Rabbi Stav denounces recent attacks on Druse

‘There is a feeling that anyone not Jewish is a candidate to be an enemy of ours.’

Rabbi David Stav (photo credit: MARC ISRAEL SELLEM)
Rabbi David Stav
(photo credit: MARC ISRAEL SELLEM)
David Stav, the chairman of the national-religious Tzohar rabbinical association and municipal chief rabbi of Shoham, has spoken out in condemnation of two separate attacks on Druse youths that have occurred in the last three weeks.
Razzi Houseysa, 19, currently serving as a combat soldier in the IDF’s Golani Brigade, was badly beaten by a group of Jewish youths outside a bar on Kibbutz Yagur last Thursday night and hospitalized with wounds to his right eye and face.
On January 22, Tommy Hassoun, 21, was attacked outside the Jerusalem Central Bus Station after he too was heard speaking Arabic by a group of Jewish youths wearing yarmulkes, who beat him and broke a glass bottle over him. Hassoun was hospitalized with facial injuries.
Speaking to The Jerusalem Post on Tuesday, Stav denounced the incidents and said that they must be repudiated by Israeli leaders and general society, and that greater respect for non-Jews must be inculcated in Israeli youth.
“It’s shocking that there are people whose hatred of the other drives them so completely crazy that they can no longer distinguish between people who are partners and allies with the Jewish people and our enemies,” Stav told the Post.
The rabbi said that there had not been sufficient condemnation of the attacks because political leaders were afraid of being seen as weak and losing votes, while religious leaders were afraid they will be seen as liberal or left wing.
Stav said that part of the deeper problem was a general hostility in Israel to anyone who is not Jewish.
“One of the roots of this problem is that there is a feeling that anyone who isn’t Jewish is automatically a candidate to be an enemy of ours and hates us until he proves otherwise.
Naturally, a hostility to the other is therefore generated,” he said.
“So we need to condemn this both in general terms and over specific incidents.

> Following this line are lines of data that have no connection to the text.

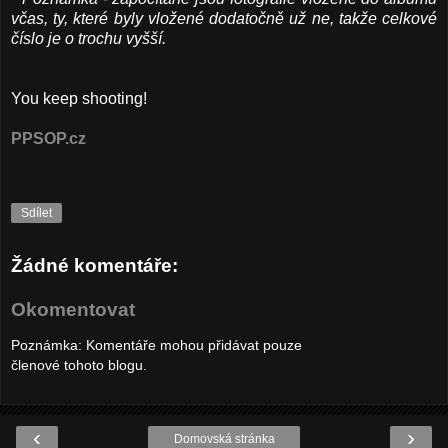
včas, ty, které byly vložené dodatočně už ne, takže celkové
číslo je o trochu vyšší.
You keep shooting!
PPSOP.cz
Sdílet
Žádné komentáře:
Okomentovat
Poznámka: Komentáře mohou přidávat pouze
členové tohoto blogu.
‹
›
Domovská stránka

We need to repeatedly teach over and over again that all men were created in the image of God, we need to nurture a sense of respect for all people.

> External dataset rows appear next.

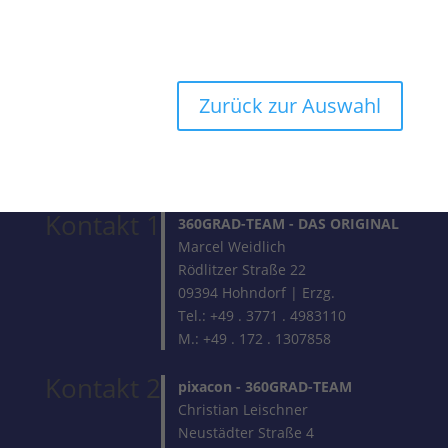
Zurück zur Auswahl
Kontakt 1
360GRAD-TEAM
- DAS ORIGINAL
Marcel Weidlich
Rödlitzer Straße 22
09394 Hohndorf | Erzg.
Tel.: +49 . 3771 . 4983110
M.: +49 . 172 . 1307858
Kontakt 2
pixacon -
360GRAD-TEAM
Christian Leischner
Neustädter Straße 4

“There is a need to increase awareness that a part of our heritage as Jews is to respect all people and that part of our Jewish identity is not to nourish hatred towards others.”

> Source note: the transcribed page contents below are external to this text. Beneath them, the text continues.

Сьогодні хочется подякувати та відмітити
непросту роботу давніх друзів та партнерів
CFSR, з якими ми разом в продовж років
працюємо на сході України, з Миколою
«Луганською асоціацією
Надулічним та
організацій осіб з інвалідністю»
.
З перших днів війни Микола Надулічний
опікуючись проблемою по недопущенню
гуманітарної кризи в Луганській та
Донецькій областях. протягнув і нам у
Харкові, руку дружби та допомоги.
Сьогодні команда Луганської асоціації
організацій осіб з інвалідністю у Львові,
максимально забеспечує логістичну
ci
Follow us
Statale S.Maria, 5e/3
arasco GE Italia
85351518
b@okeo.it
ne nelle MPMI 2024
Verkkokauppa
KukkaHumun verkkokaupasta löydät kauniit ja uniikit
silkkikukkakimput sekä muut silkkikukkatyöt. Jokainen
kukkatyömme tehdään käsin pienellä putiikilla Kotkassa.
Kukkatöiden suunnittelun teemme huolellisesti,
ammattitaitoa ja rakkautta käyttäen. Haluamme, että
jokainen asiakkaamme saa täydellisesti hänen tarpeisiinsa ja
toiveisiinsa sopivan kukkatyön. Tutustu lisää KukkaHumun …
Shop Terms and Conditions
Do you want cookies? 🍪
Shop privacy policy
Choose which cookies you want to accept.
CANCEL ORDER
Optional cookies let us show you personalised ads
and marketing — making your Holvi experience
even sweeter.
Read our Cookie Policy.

Last week, Houseysa was heard speaking Arabic to his cousin in the bar at Yagur by a group of men who then became hostile and followed them out of the bar as they left. The men became violent and Houseysa was struck by a large rock injuring his right eye.
He was hospitalized at the Rambam Medical Center in Haifa and underwent surgery on the eye.
After the attack on him, Hassoun, who recently finished his IDF combat service, was taken by ambulance to Hadassah University Medical Center in Ein Kerem, where he was treated for cuts and bruising to his head and face.
Six men were arrested in connection with that attack.